In recent years, governmental organizations and funding bodies have held the scientific community to increasingly higher standards concerning data retention. While it was enough to store primary data for 10 years after its publication a few years ago, today researchers are expected to ensure data to be findable, reusable, and accessible (FAIR), and in the near future to deposit it into Open Access databases. For this to work, an increasingly developed data administration will be necessary at the internal lab level, together with an accepted directive within the group, to save and store data using defined procedures and protocols. Even though such procedures have evolved over the last few years, there is still some way to go. To put it bluntly: dumping the experimental data in a folder on some lab computer is not sufficient anymore – and honestly, never has been.
A major issue in dealing with data are the lack of adequate data management (recording) tools. While handwritten notes will probably always play a role, scientists using nothing else will be unable to meet the requirements for today’s digitally produced data. As a consequence, researchers have to start modernizing and updating their scientific data handling.
Fortunately, a growing number of software platforms are available that facilitate data intake, storage, organization, communication and even let us automate processes. These tools usually focus on specific application fields.
Currently, platforms are categorized either as laboratory information management systems (LIMSs) or electronic laboratory notebooks (ELNs). In order to meet today’s data management standards, a third complementary class of tools is emerging: the Scientific Data Managemtent System (SDMS), not to be confused with the all encompassing Open Access data repositories discussed in academic circles and meant for a more broader audience.
LIMSs were originally designed to improve lab efficiency by managing workflows relating to samples and associated data. Nowadays, they find application in workflow management, record keeping and inventory management and thereby help standardize standard operations, tests and procedures, while providing controls of the process.
ELNs are the digital successors of paper-based laboratory notebooks, and are sufficiently secure and reliable to serve as reference in legal matters. Ideally, ELNs cover all events accompanying a samples lifecycle: planning and performing the sample’s preparations and investigations, including details on theoretical and practically performed reactions, anything that happens in the lab, and an overview of all run experiments. Most ELNs allow a manual upload of the representation of experimental data in some form, (e.g. pdf files), but fall short of handling experimental data and metadata storage adequately.

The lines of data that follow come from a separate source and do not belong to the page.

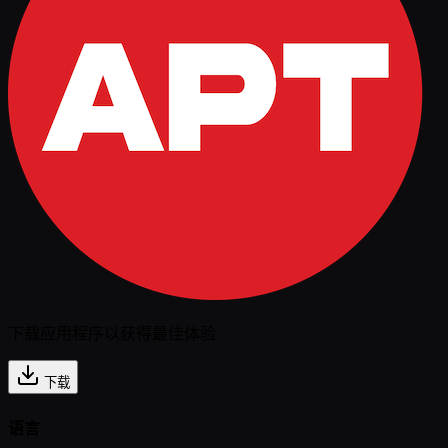
下载应用程序以获得最佳体验
下载
语言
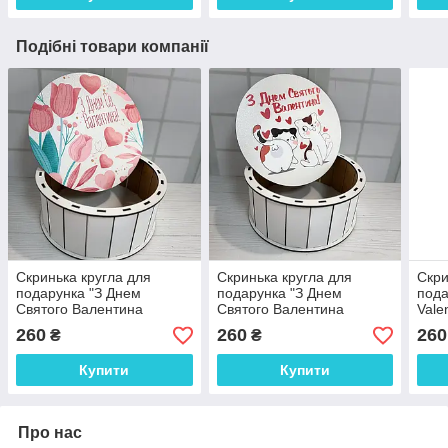
Подібні товари компанії
Скринька кругла для
Скринька кругла для
Скри
подарунка "З Днем
подарунка "З Днем
пода
Святого Валентина
Святого Валентина
Vale
тюльпани" Розмір 20*9 см
котики" Розмір 20*9 см
20*9
260
260
260
₴
₴
Купити
Купити
Про нас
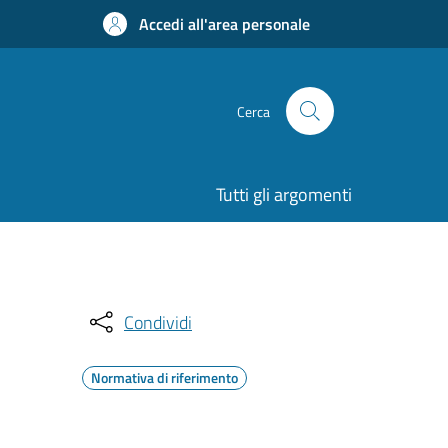
Accedi all'area personale
Cerca
Tutti gli argomenti
Condividi
Normativa di riferimento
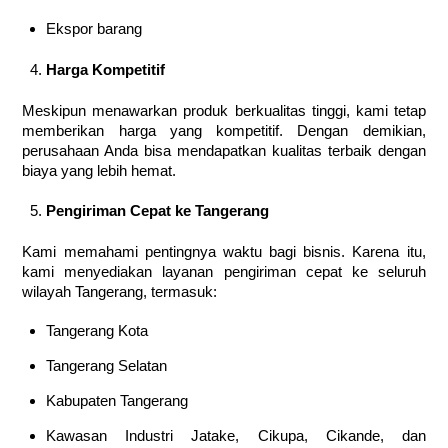
Ekspor barang
Harga Kompetitif
Meskipun menawarkan produk berkualitas tinggi, kami tetap
memberikan harga yang kompetitif. Dengan demikian,
perusahaan Anda bisa mendapatkan kualitas terbaik dengan
biaya yang lebih hemat.
Pengiriman Cepat ke Tangerang
Kami memahami pentingnya waktu bagi bisnis. Karena itu,
kami menyediakan layanan pengiriman cepat ke seluruh
wilayah Tangerang, termasuk:
Tangerang Kota
Tangerang Selatan
Kabupaten Tangerang
Kawasan Industri Jatake, Cikupa, Cikande, dan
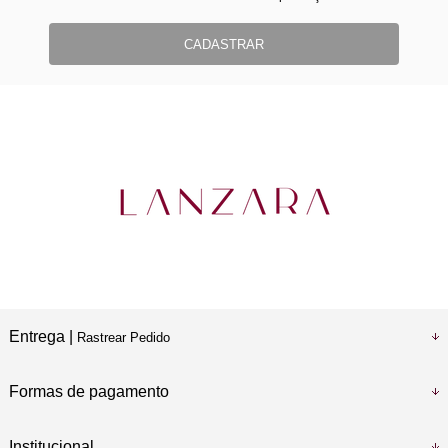
CADASTRAR
Entrega |
Rastrear Pedido
Formas de pagamento
Institucional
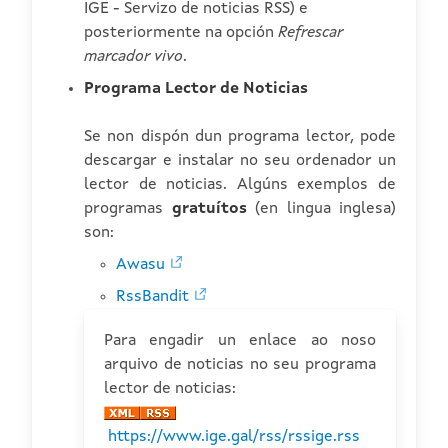
IGE - Servizo de noticias RSS) e
posteriormente na opción
Refrescar
marcador vivo
.
Programa Lector de Noticias
Se non dispón dun programa lector, pode
descargar e instalar no seu ordenador un
lector de noticias. Algúns exemplos de
programas
gratuítos
(en lingua inglesa)
son:
Awasu
RssBandit
Para engadir un enlace ao noso
arquivo de noticias no seu programa
lector de noticias:
https://www.ige.gal/rss/rssige.rss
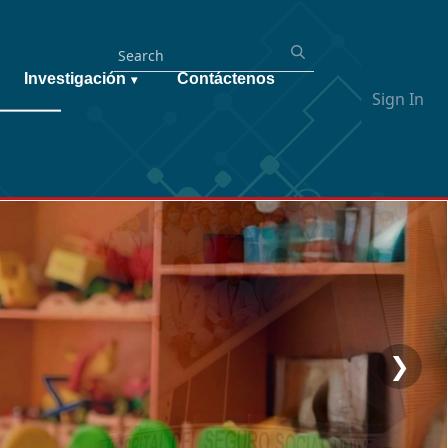
Investigación
Contáctenos
▾
Sign In
❯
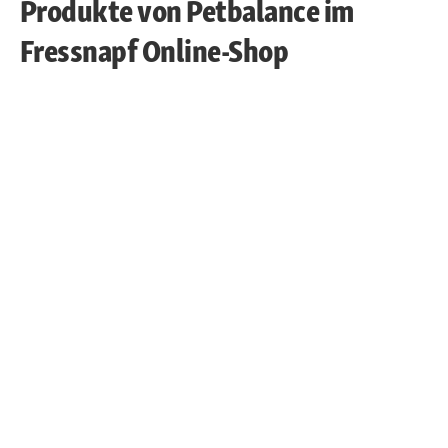
Produkte von Petbalance im
Fressnapf Online-Shop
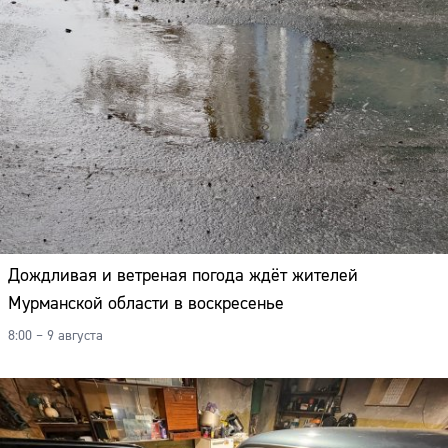
Дождливая и ветреная погода ждёт жителей
Мурманской области в воскресенье
8:00 – 9 августа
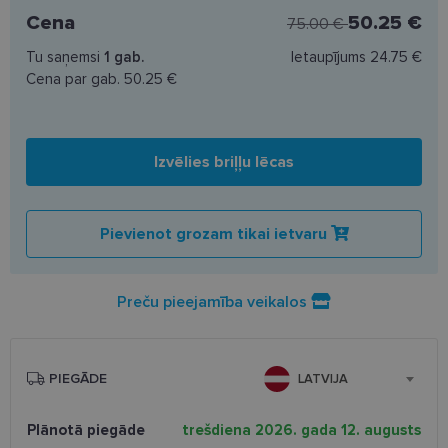
Cena
50.25 €
75.00 €
Tu saņemsi
1
gab.
Ietaupījums
24.75 €
Cena par gab.
50.25 €
Izvēlies briļļu lēcas
Pievienot grozam tikai ietvaru
Preču pieejamība veikalos
PIEGĀDE
LATVIJA
Plānotā piegāde
trešdiena 2026. gada 12. augusts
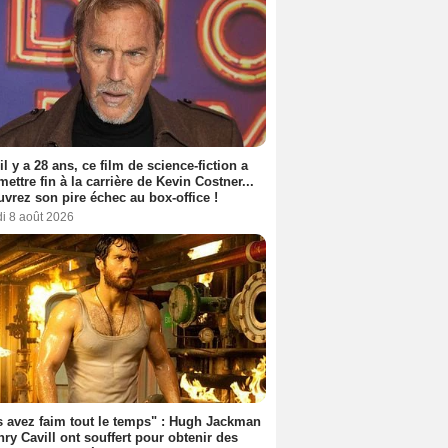
 il y a 28 ans, ce film de science-fiction a
 mettre fin à la carrière de Kevin Costner...
vrez son pire échec au box-office !
i 8 août 2026
 avez faim tout le temps" : Hugh Jackman
nry Cavill ont souffert pour obtenir des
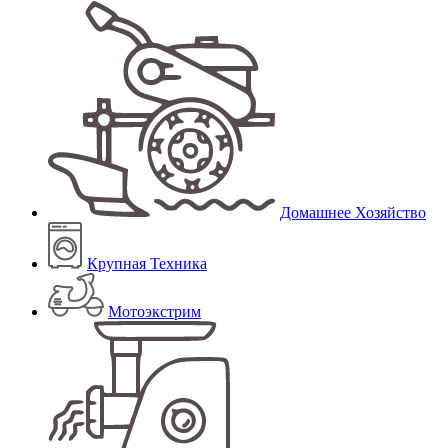
Домашнее Хозяйство
Крупная Техника
Мотоэкстрим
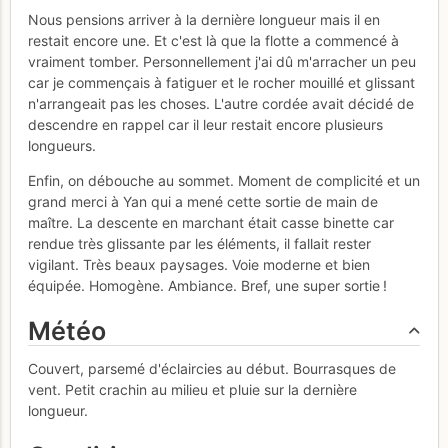
Nous pensions arriver à la dernière longueur mais il en
restait encore une. Et c'est là que la flotte a commencé à
vraiment tomber. Personnellement j'ai dû m'arracher un peu
car je commençais à fatiguer et le rocher mouillé et glissant
n'arrangeait pas les choses. L'autre cordée avait décidé de
descendre en rappel car il leur restait encore plusieurs
longueurs.
Enfin, on débouche au sommet. Moment de complicité et un
grand merci à Yan qui a mené cette sortie de main de
maître. La descente en marchant était casse binette car
rendue très glissante par les éléments, il fallait rester
vigilant. Très beaux paysages. Voie moderne et bien
équipée. Homogène. Ambiance. Bref, une super sortie !
Météo
Couvert, parsemé d'éclaircies au début. Bourrasques de
vent. Petit crachin au milieu et pluie sur la dernière
longueur.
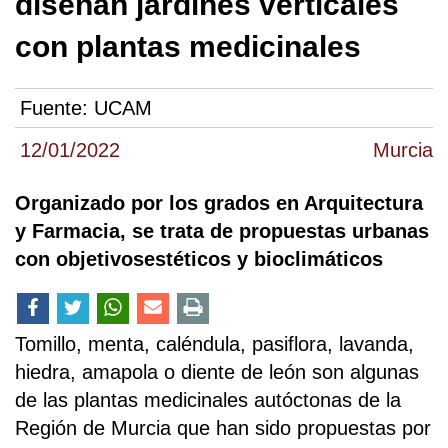
diseñan jardines verticales
con plantas medicinales
Fuente:
UCAM
12/01/2022
Murcia
Organizado por los grados en Arquitectura
y Farmacia, se trata de propuestas urbanas
con objetivosestéticos y bioclimáticos
Tomillo, menta, caléndula, pasiflora, lavanda,
hiedra, amapola o diente de león son algunas
de las plantas medicinales autóctonas de la
Región de Murcia que han sido propuestas por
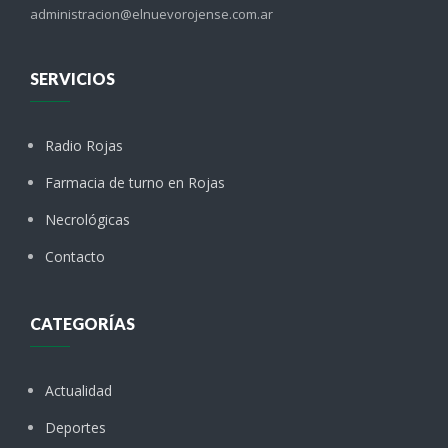
administracion@elnuevorojense.com.ar
SERVICIOS
Radio Rojas
Farmacia de turno en Rojas
Necrológicas
Contacto
CATEGORÍAS
Actualidad
Deportes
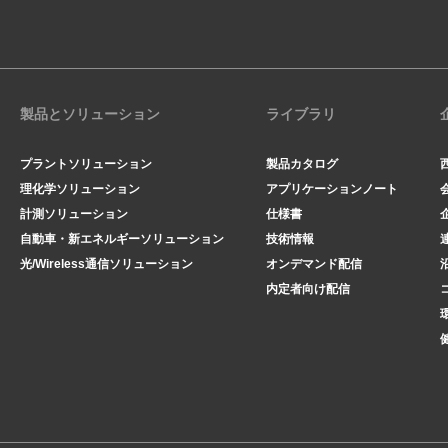
製品とソリューション
ライブラリ
プラントソリューション
製品カタログ
理化学ソリューション
アプリケーションノート
計測ソリューション
仕様書
自動車・新エネルギーソリューション
技術情報
光/Wireless通信ソリューション
オンデマンド配信
内定者向け配信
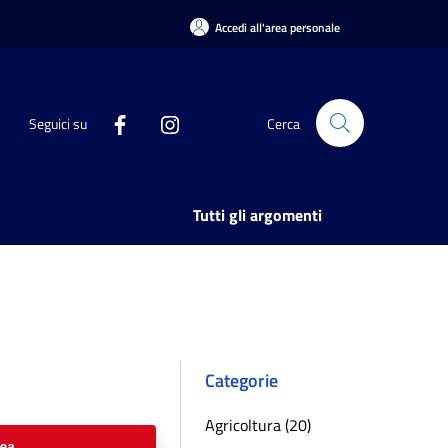
Accedi all'area personale
Seguici su
Cerca
Tutti gli argomenti
Categorie
Agricoltura (20)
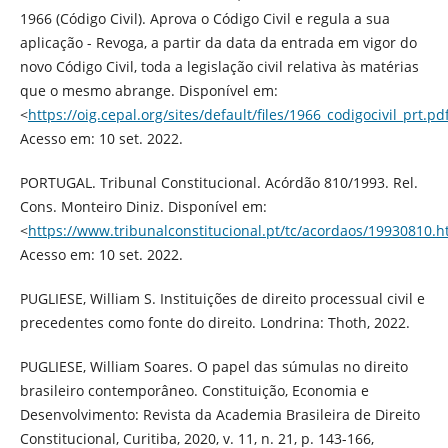
1966 (Código Civil). Aprova o Código Civil e regula a sua
aplicação - Revoga, a partir da data da entrada em vigor do
novo Código Civil, toda a legislação civil relativa às matérias
que o mesmo abrange. Disponível em:
<
https://oig.cepal.org/sites/default/files/1966_codigocivil_prt.pd
Acesso em: 10 set. 2022.
PORTUGAL. Tribunal Constitucional. Acórdão 810/1993. Rel.
Cons. Monteiro Diniz. Disponível em:
<
https://www.tribunalconstitucional.pt/tc/acordaos/19930810.h
Acesso em: 10 set. 2022.
PUGLIESE, William S. Instituições de direito processual civil e
precedentes como fonte do direito. Londrina: Thoth, 2022.
PUGLIESE, William Soares. O papel das súmulas no direito
brasileiro contemporâneo. Constituição, Economia e
Desenvolvimento: Revista da Academia Brasileira de Direito
Constitucional, Curitiba, 2020, v. 11, n. 21, p. 143-166,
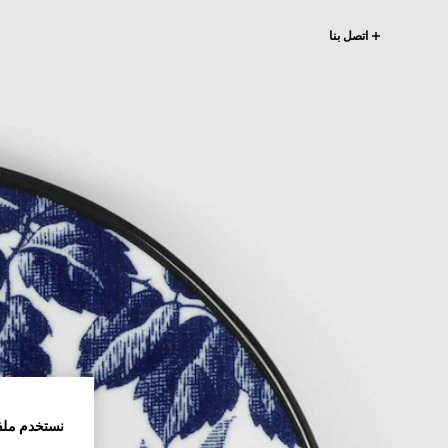
اتصل بنا
نستخدم ملف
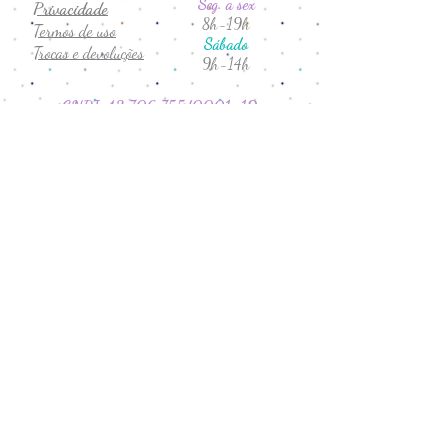
Seg. a sex
Privacidade
8h-19h
Termos de uso
Sábado
Trocas e devoluções
9h-14h
CNPJ:
43.706.755
/0001-19
Formas de Pagamento:
041 999408591
evereverboutique@gmail.com
@evereverboutique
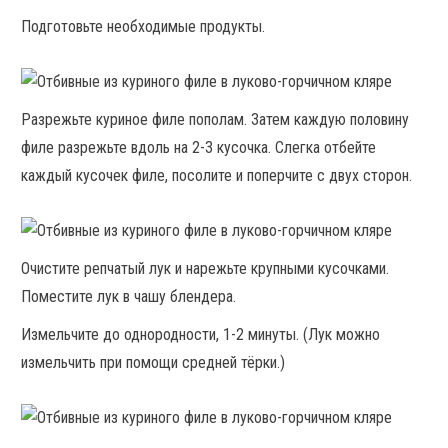
Подготовьте необходимые продукты.
Разрежьте куриное филе пополам. Затем каждую половину
филе разрежьте вдоль на 2-3 кусочка. Слегка отбейте
каждый кусочек филе, посолите и поперчите с двух сторон.
Очистите репчатый лук и нарежьте крупными кусочками.
Поместите лук в чашу блендера.
Измельчите до однородности, 1-2 минуты. (Лук можно
измельчить при помощи средней тёрки.)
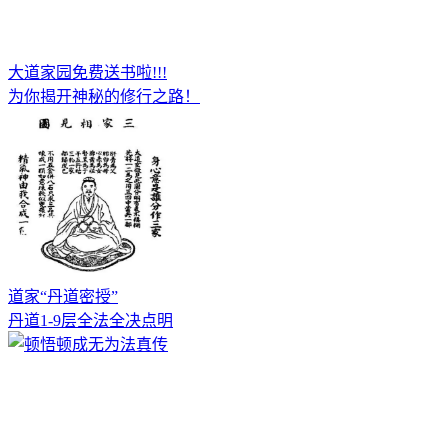
大道家园免费送书啦!!!
为你揭开神秘的修行之路！
道家“丹道密授”
丹道1-9层全法全决点明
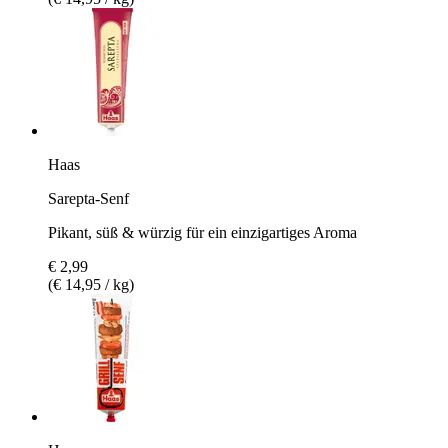
Haas
Sarepta-Senf
Pikant, süß & würzig für ein einzigartiges Aroma
€ 2,99
(€ 14,95 / kg)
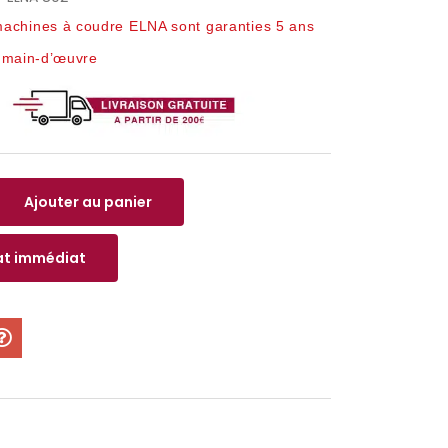
achines à coudre ELNA sont garanties 5 ans
t main-d’œuvre
Ajouter au panier
t immédiat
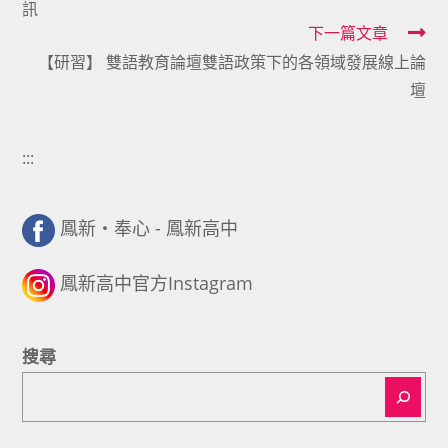
訊
articles
下一篇文章
【研習】 雙語教育論壇雙語政策下的各領域發展線上論
壇
:::
鳳新・奉心 - 鳳新高中
鳳新高中官方Instagram
搜尋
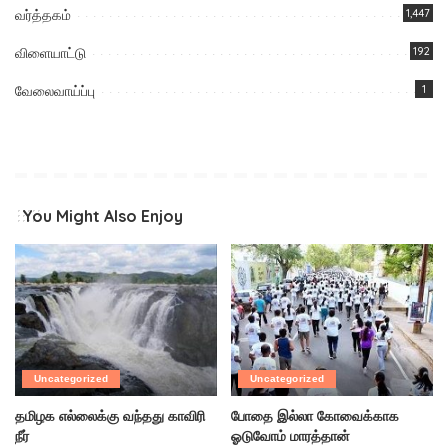
வர்த்தகம்
1,447
விளையாட்டு
192
வேலைவாய்ப்பு
1
You Might Also Enjoy
Uncategorized
Uncategorized
தமிழக எல்லைக்கு வந்தது காவிரி
போதை இல்லா கோவைக்காக
நீர்
ஓடுவோம் மாரத்தான்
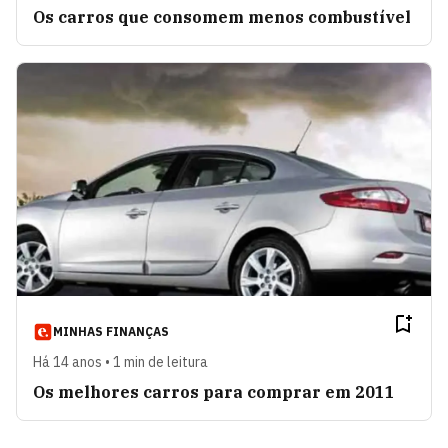
Os carros que consomem menos combustível
MINHAS FINANÇAS
Há 14 anos • 1 min de leitura
Os melhores carros para comprar em 2011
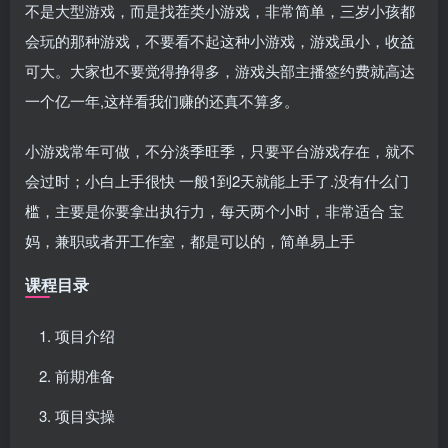
不是大型游戏，而是找茬类小游戏，非常简单，三岁小孩都
会玩的那种游戏，不要看不起这种小游戏，游戏虽小，收益
可大。大家也不要觉得挣得多，游戏头部主播签约费就高达
一个亿一年,这样看我们赚的还真不算多。
小游戏常年可做，不分淡季旺季，只要平台游戏存在，就不
会过时；小白上手很快 一般1到2天就能上手了.没有什么门
槛，主要是你要拿出执行力，每天两个小时，非常适合 宝
妈，兼职或者开工作室，都是可以的，简单易上手
课程目录
项目介绍
前期准备
项目实操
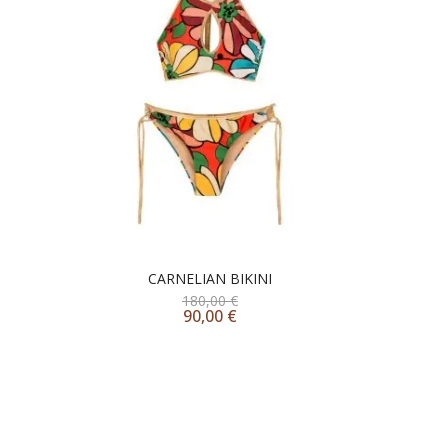
CARNELIAN BIKINI
180,00
€
90,00
€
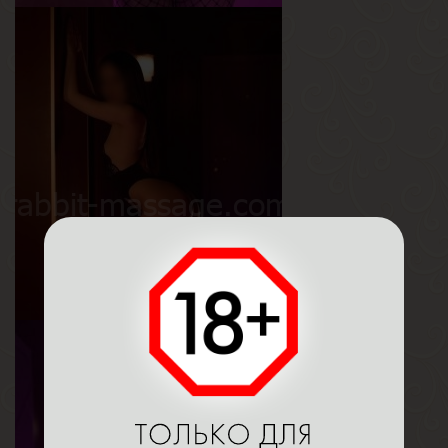
Регина
Возраст
19
Рост
170 см
Вес
55 кг
Грудь
3-й
Мия
Возраст
22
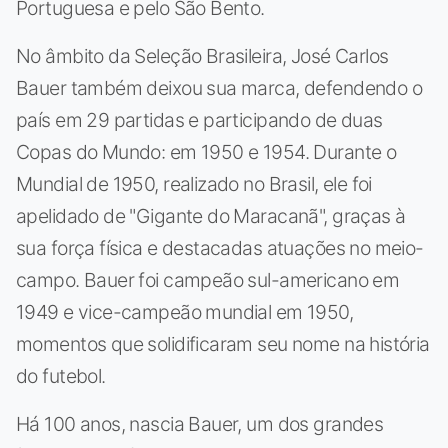
Portuguesa e pelo São Bento.
No âmbito da Seleção Brasileira, José Carlos
Bauer também deixou sua marca, defendendo o
país em 29 partidas e participando de duas
Copas do Mundo: em 1950 e 1954. Durante o
Mundial de 1950, realizado no Brasil, ele foi
apelidado de "Gigante do Maracanã", graças à
sua força física e destacadas atuações no meio-
campo. Bauer foi campeão sul-americano em
1949 e vice-campeão mundial em 1950,
momentos que solidificaram seu nome na história
do futebol.
Há 100 anos, nascia Bauer, um dos grandes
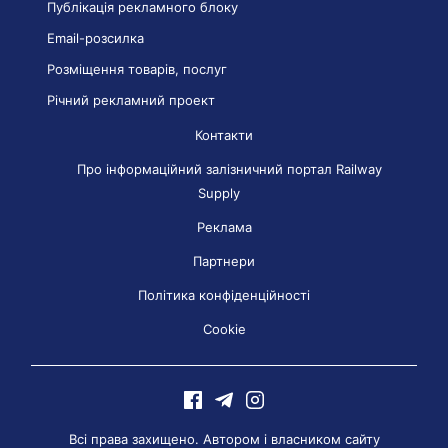
Публікація рекламного блоку
Email-розсилка
Розміщення товарів, послуг
Річний рекламний проект
Контакти
Про інформаційний залізничний портал Railway
Supply
Реклама
Партнери
Політика конфіденційності
Cookie
Всі права захищено. Автором і власником сайту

Experience has shown that nothing less than a dedicated SDMS will suffice to adequately keep scientific data findable and accessible, with enough metadata to ensure its reusability. A flexible permissions system is required to regulate user access, together with search and filter functionalities for sifting through datasets only of immediate interest.
Such a SDMS has a chance of fulfilling its purpose successfully only if data is gathered comprehensively: cherry picking measurements for safekeeping increases the uploading effort unduly, and will in the long term lead to missing data. Such a reliable and comprehensive data upload can be achieved only through an automated process, in which data is gathered from instruments straight after the measurements. It’s worth mentioning that calibration measurements and other dross should be filtered out during searches, yet available when potentially needed.
By implementing a Scientific Data Management System and using it together with an ELN, virtually all aspects of research data creation may be documented in a FAIR manner. The SDMS and ELN ideally work in conjunction via API or web based communication protocols, in order to allow a seamless integration of automatically gathered measuring data and manually entered protocols. Furthermore, when the time comes to upload data into a public Open Access data repository, the internal SDMS would enable researchers to upload the data with the click of a button.